For the past two years, a mysterious cartoonist named Aphids J. Kaboodle has been posting very funny (and very short) videos to Youtube. The star of these films is a guiless anthropomorphic bow-tie named Bow Tie and the stories seem to be based on autobiographical events from Aphid's life. For the first time ever, Aphids agreed to be interviewed via email. But first, let's get you acquainted with the world of Bow Tie:
Tell me a little about yourself, Aphids. Who are you? Are you an aphid or a bow-tie?
Aphids: Aphids is actually an acronym for Awesome Person Handling Inevitable Daily Situations. I can't tell you what Kaboodle means without blushing. I work in the entertainment industry by day and make these cartoons after dark. Although daylight savings time is really messing with the latter.
You release an animated short film just about every day, even with a full-time job. How do you find the time? What keeps you churning these little movies out at such an impressive pace?
Aphids: Time is where you find it. Usually right next to where you've lost your glasses. My normal release schedule is a new cartoon every Tuesday, but just for the month of April I amped it up to do daily releases for VEDA (Vlog Every Day in April). It's been a fun opportunity to further flesh out the world of Bow Tie with new stories and even more original songs.
Is every Bow-Tie autobiographical? Do you find it funnier to fictionalize the events or stick as close to the truth as possible?
Aphids: Yes, each episode of Bow Tie is based on a real moment in time from my life. Some have hardly any fictionalization besides the lens of caricature that animation offers. Others have a little embellishment.
Do you do play all the character voices yourself?
Aphids: Yes, I do all the voices from males to females to robot males. My process is super high tech and involves going into a closet with an iPhone and a
How do you decide what type of creature or object to cast people from your past as?
Aphids: It's usually based on a key feature of the person. For instance in "Lunch with Skip," I made Skip a pelican, because the real guy he's based on is always jutting out his jaw in a cocky way. In "Three's Company" Bow Tie's wing man is a men's hat because that friend always bought a new hat before a night on the town.
What does the future hold for Bow-Tie? Have you found that you're running out of personal anecdotes or do you plan on making Bow-Tie for the rest of your life?
Aphids: I don't think I could run out of ideas, even if it went another 20 years, because Bow Tie is about the little moments.
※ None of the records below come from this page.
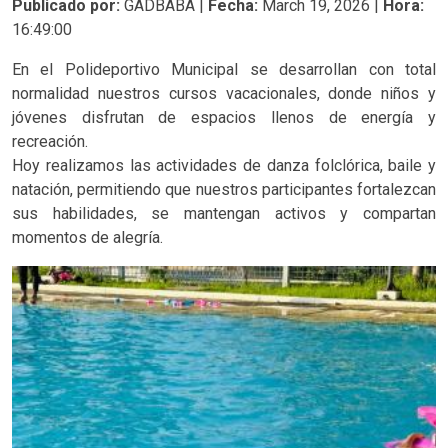
Publicado por:
GADBABA |
Fecha:
March 19, 2026 |
Hora:
16:49:00
En el Polideportivo Municipal se desarrollan con total
normalidad nuestros cursos vacacionales, donde niños y
jóvenes disfrutan de espacios llenos de energía y
recreación.
Hoy realizamos las actividades de danza folclórica, baile y
natación, permitiendo que nuestros participantes fortalezcan
sus habilidades, se mantengan activos y compartan
momentos de alegría.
I have a near photographic memory for those. I think most normal people's brains flush that stuff away, but mine seem to collect as if in a file cabinet. In the end, it's the little things that make up a lifetime, since the big events are so few and far between.
Do you plan to turn Bow-Tie into a longer form show at some point?
Aphids: I do think Bow Tie could sustain a longer form show or even a feature film, so I wouldn't rule anything out. But for now, these 30 sec stories are like a kind of fun comedy lab. It's a neat challenge to tell a little self-contained story in Bow Tie's world.
The stories seem to range from Bow-Tie's childhood all the way until his married life. Yet Bow-Tie never ages at all. Is this a commentary on the notion that people never really change?
Aphids: I dig the all-ages approach of Bow Tie because it just brings more freedom. A problem in TV series animation is how locked down everything has to be. Characters have such strict rules in that landscape, but in a little Youtube cartoon you make your own rules.